After Colgate's run to the 1-AA finals last year, this year I thought, finally, there is no excuse to not have the Patriot League in the game.  Without Colgate, you wouldn't even be able to relive last year's 1-AA championship game!  Surely, this would be the year, with NCAA Football 2005, that Lehigh and Lafayette fans would actually be able to play and coach college football's most-played rivarly.

I went to Hollywood Video.  My heart skipped a beat when I saw a version of NCAA 2005 running on one of the systems in the store.  Hurriedly I selected "Play game".  "Select your Team".  "Switch to 1-AA".  The tension was mounting!  "Alabama A&M".  Scroll down.  "Brown".  Scroll down.  "Columbia".  Realization sets in.  No Colgate.  No Lehigh. 

So EA Sports won't get me to shell out my money to get the game this year.  (Unless EA Sports wants to send me a complimentary copy... leave a comment or write an email for shipping information.)

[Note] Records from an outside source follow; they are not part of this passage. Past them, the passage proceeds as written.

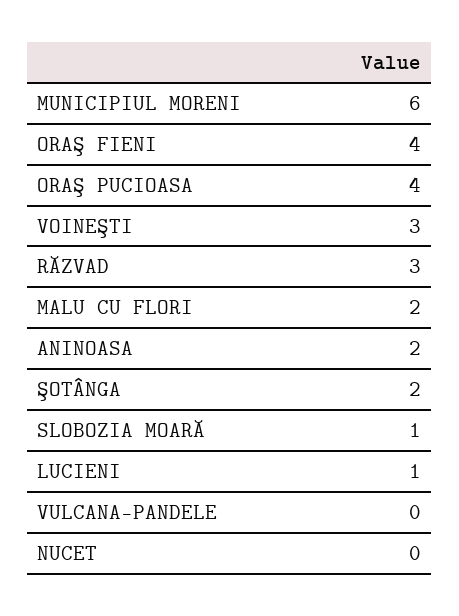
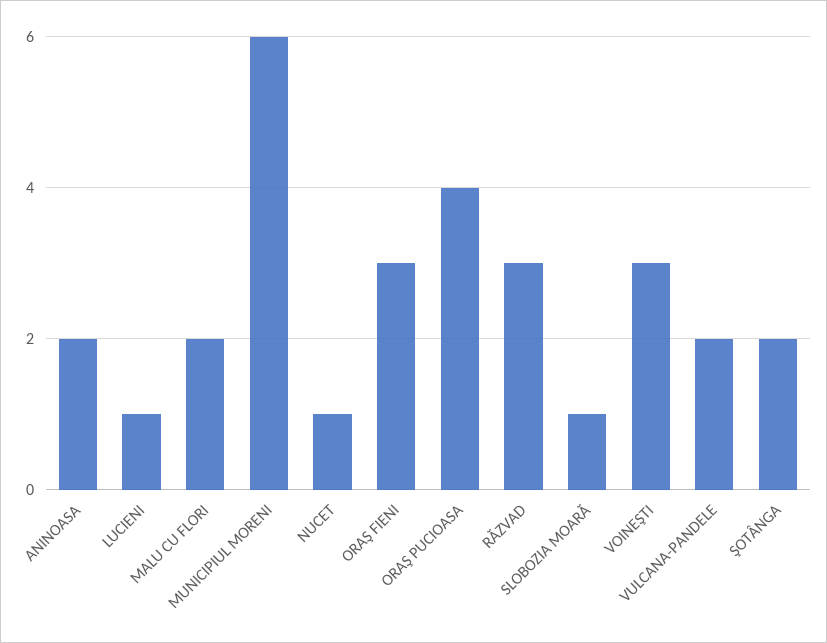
  {
    "MUNICIPIUL MORENI": 6,
-   "ORAŞ FIENI": 4,
+   "ORAŞ FIENI": 3,
    "ORAŞ PUCIOASA": 4,
    "VOINEŞTI": 3,
    "RĂZVAD": 3,
    "MALU CU FLORI": 2,
    "ANINOASA": 2,
    "ŞOTÂNGA": 2,
    "SLOBOZIA MOARĂ": 1,
    "LUCIENI": 1,
-   "VULCANA-PANDELE": 0,
+   "VULCANA-PANDELE": 2,
-   "NUCET": 0
+   "NUCET": 1
  }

Ten years of frustration finally bubbled over the boiling point.  I wrote EA Sports and the Patriot League to get to the bottom of this "outrage".  Trying not to sound sophomoric, and attempting successfully to not employ any swears, I voiced my displeasure to both the Patriot League and EA Sports.  No message board was free from my barrage of words.

Fortunately for all, a representative of the Patriot League wrote me back, and gave me the scoop:

"According to EA Sports and Collegiate Licensing, the issue of carrying I-AA teams is a capacity issue in the game's set-up. 
 
I have put a request into EA Sports requesting the addition of Patriot League Football institutions for future versions of the game."

 
The Patriot League had a prompt response and action, and a civilized tone.   Now hopefully EA Sports will listen to the Patriot League, and unnamed throngs of Patriot League fans, and include Patriot League teams for NCAA Football 2006.  I know I'll buy it then. 

Until then, I'll have to content myself with NCAA Tournament 2004 and get Lehigh to the Sweet 16 - again.  (Unless EA Sports gets that complimentary copy of NCAA Football 2005 to me - soon.)